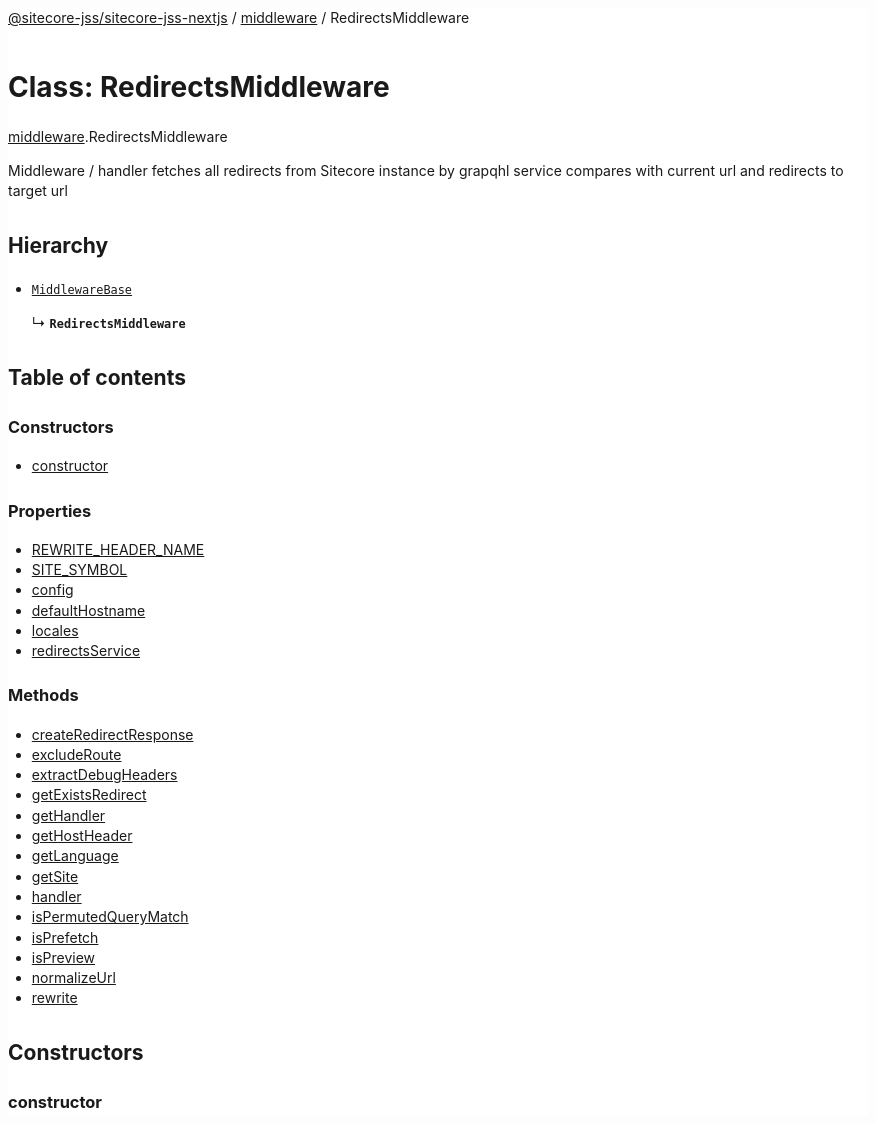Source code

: [@sitecore-jss/sitecore-jss-nextjs](../README.md) / [middleware](../modules/middleware.md) / RedirectsMiddleware

# Class: RedirectsMiddleware

[middleware](../modules/middleware.md).RedirectsMiddleware

Middleware / handler fetches all redirects from Sitecore instance by grapqhl service
compares with current url and redirects to target url

## Hierarchy

- [`MiddlewareBase`](middleware.MiddlewareBase.md)

  ↳ **`RedirectsMiddleware`**

## Table of contents

### Constructors

- [constructor](middleware.RedirectsMiddleware.md#constructor)

### Properties

- [REWRITE\_HEADER\_NAME](middleware.RedirectsMiddleware.md#rewrite_header_name)
- [SITE\_SYMBOL](middleware.RedirectsMiddleware.md#site_symbol)
- [config](middleware.RedirectsMiddleware.md#config)
- [defaultHostname](middleware.RedirectsMiddleware.md#defaulthostname)
- [locales](middleware.RedirectsMiddleware.md#locales)
- [redirectsService](middleware.RedirectsMiddleware.md#redirectsservice)

### Methods

- [createRedirectResponse](middleware.RedirectsMiddleware.md#createredirectresponse)
- [excludeRoute](middleware.RedirectsMiddleware.md#excluderoute)
- [extractDebugHeaders](middleware.RedirectsMiddleware.md#extractdebugheaders)
- [getExistsRedirect](middleware.RedirectsMiddleware.md#getexistsredirect)
- [getHandler](middleware.RedirectsMiddleware.md#gethandler)
- [getHostHeader](middleware.RedirectsMiddleware.md#gethostheader)
- [getLanguage](middleware.RedirectsMiddleware.md#getlanguage)
- [getSite](middleware.RedirectsMiddleware.md#getsite)
- [handler](middleware.RedirectsMiddleware.md#handler)
- [isPermutedQueryMatch](middleware.RedirectsMiddleware.md#ispermutedquerymatch)
- [isPrefetch](middleware.RedirectsMiddleware.md#isprefetch)
- [isPreview](middleware.RedirectsMiddleware.md#ispreview)
- [normalizeUrl](middleware.RedirectsMiddleware.md#normalizeurl)
- [rewrite](middleware.RedirectsMiddleware.md#rewrite)

## Constructors

### constructor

※

* Compito da svolgere *
Rinomina "Hierarchy" in "Inheritance" in tutte le voci e riscrivile senza altre modifiche. Ometti le immagini.

* La tua soluzione *
Source code

: [@sitecore-jss/sitecore-jss-nextjs](../README.md) / [middleware](../modules/middleware.md) / RedirectsMiddleware

# Class: RedirectsMiddleware

[middleware](../modules/middleware.md).RedirectsMiddleware

Middleware / handler fetches all redirects from Sitecore instance by grapqhl service
compares with current url and redirects to target url

## Inheritance

- [`MiddlewareBase`](middleware.MiddlewareBase.md)

  ↳ **`RedirectsMiddleware`**

## Table of contents

### Constructors

- [constructor](middleware.RedirectsMiddleware.md#constructor)

### Properties

- [REWRITE\_HEADER\_NAME](middleware.RedirectsMiddleware.md#rewrite_header_name)
- [SITE\_SYMBOL](middleware.RedirectsMiddleware.md#site_symbol)
- [config](middleware.RedirectsMiddleware.md#config)
- [defaultHostname](middleware.RedirectsMiddleware.md#defaulthostname)
- [locales](middleware.RedirectsMiddleware.md#locales)
- [redirectsService](middleware.RedirectsMiddleware.md#redirectsservice)

### Methods

- [createRedirectResponse](middleware.RedirectsMiddleware.md#createredirectresponse)
- [excludeRoute](middleware.RedirectsMiddleware.md#excluderoute)
- [extractDebugHeaders](middleware.RedirectsMiddleware.md#extractdebugheaders)
- [getExistsRedirect](middleware.RedirectsMiddleware.md#getexistsredirect)
- [getHandler](middleware.RedirectsMiddleware.md#gethandler)
- [getHostHeader](middleware.RedirectsMiddleware.md#gethostheader)
- [getLanguage](middleware.RedirectsMiddleware.md#getlanguage)
- [getSite](middleware.RedirectsMiddleware.md#getsite)
- [handler](middleware.RedirectsMiddleware.md#handler)
- [isPermutedQueryMatch](middleware.RedirectsMiddleware.md#ispermutedquerymatch)
- [isPrefetch](middleware.RedirectsMiddleware.md#isprefetch)
- [isPreview](middleware.RedirectsMiddleware.md#ispreview)
- [normalizeUrl](middleware.RedirectsMiddleware.md#normalizeurl)
- [rewrite](middleware.RedirectsMiddleware.md#rewrite)

## Constructors

### constructor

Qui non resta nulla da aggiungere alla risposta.